We want to teach our children to become the very best that they can be, and helping their mental development when very young is a vital part of that. What happens during baby’s first five years can influence how well he or she learns throughout life. We share our tips…
Parenthood nowadays is very different to what it used to be, or so you might think. After all, now we have education TV shows, electronic toys, screens and more… shouldn’t you be taking advantage of it? Well, the answer is yes and no. Don’t fall into the trap of thinking that you need to use new high-tech solutions to teach your baby to develop. Putting your child in front of a screen will not necessarily help their brain development, especially if it replaces important one-on-one time.
Talking to, and playing with, your baby is still vital to baby’s brain development and curiosity; that’s not to say that educational TV shows can’t help baby, but they should be alongside parental contact. You need to show baby that you love and care for him or her; that love will do wonders to encourage their development.

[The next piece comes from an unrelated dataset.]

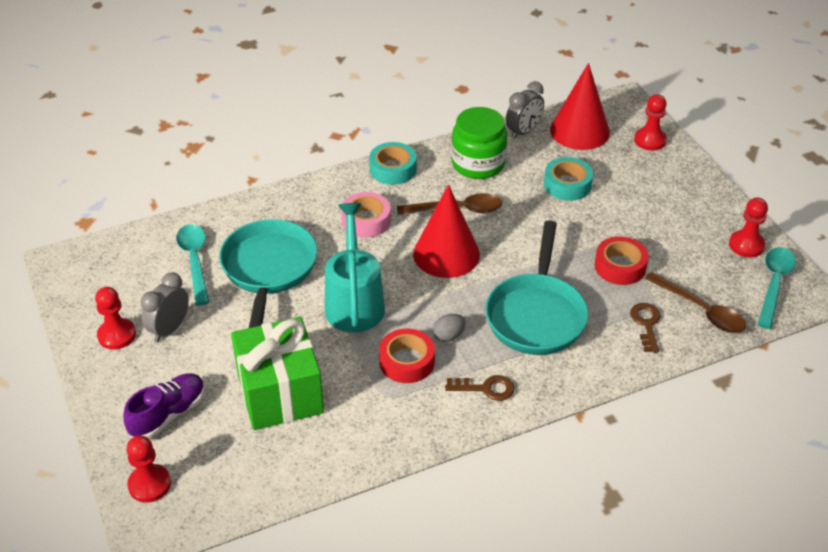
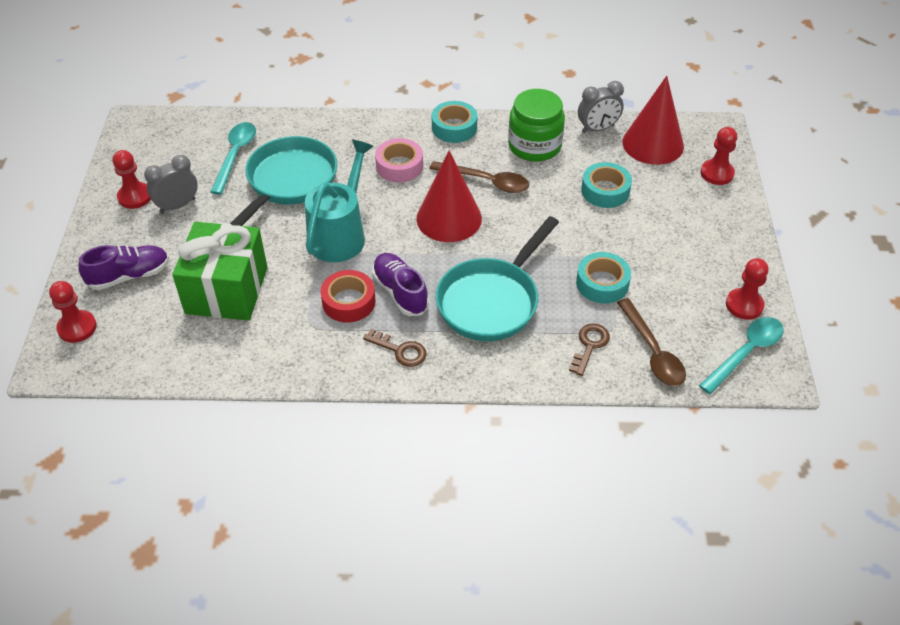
camera: 25 degrees right, 5 degrees up
grey egg [433,314,466,342] -> purple shoe [372,253,429,316]
red tape [595,236,648,285] -> turquoise tape [576,252,631,303]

At the same time, toys can help baby to slowly make sense of the world and his environment. The key is to choose toys that are appropriate for their age and developmental status, so as not to frustrate them. Babies will be fascinated with noise and movement, so choose relevant toys to stimulate them. As they get older, include texture and toys they can touch. By nine months, simple puzzles that encourage them to interact or add colors and shapes should work well. Let’s look at specific things you can do for your child at each age to help their mental development, beginning with the first six months after birth.
Birth to Six Months
Slowly move objects in front of baby’s eyes so he or she can see them clearly. Pull silly faces, sing nursery rhymes and tickle baby; all will keep baby occupied. Narrate your activity to baby; this talking will help your child to learn speech later on, and allow him or her to touch objects with different textures and stack blocks, allowing him to knock them over.
Six to 18 Months
Make sure you interact one-on-one with baby; talk to him or her and sing songs with repetitive verses. This is the time at which baby begins to make associations between words and sounds.
18 to 24 Months
Encourage your child’s development with simple recognition games, such as asking them to identify the red flower or give you the blue box. Ask your toddler simple questions when reading to them – ‘where is the red flower? What did the kangaroo say?’ – and give children access to paper and drawing tools. Talk directly to your child as much as possible to help their speech.
24 to 36 months
By now, your child should be happy with independent play and is perfecting motor skills. A good technique to encourage their learning is to introduce real life activities into play time; this could be as simple as urging your child to talk on a pretend phone or to cook food on a pretend hob. Continue reading to your child and point out words as you say them.
Three to Five
Don’t allow your child more than one to two hours of television a day at this age; instead, offer the choice of reading a book, doing a puzzle or exploring new experiences. Sit each day and ask your child what he or she did today.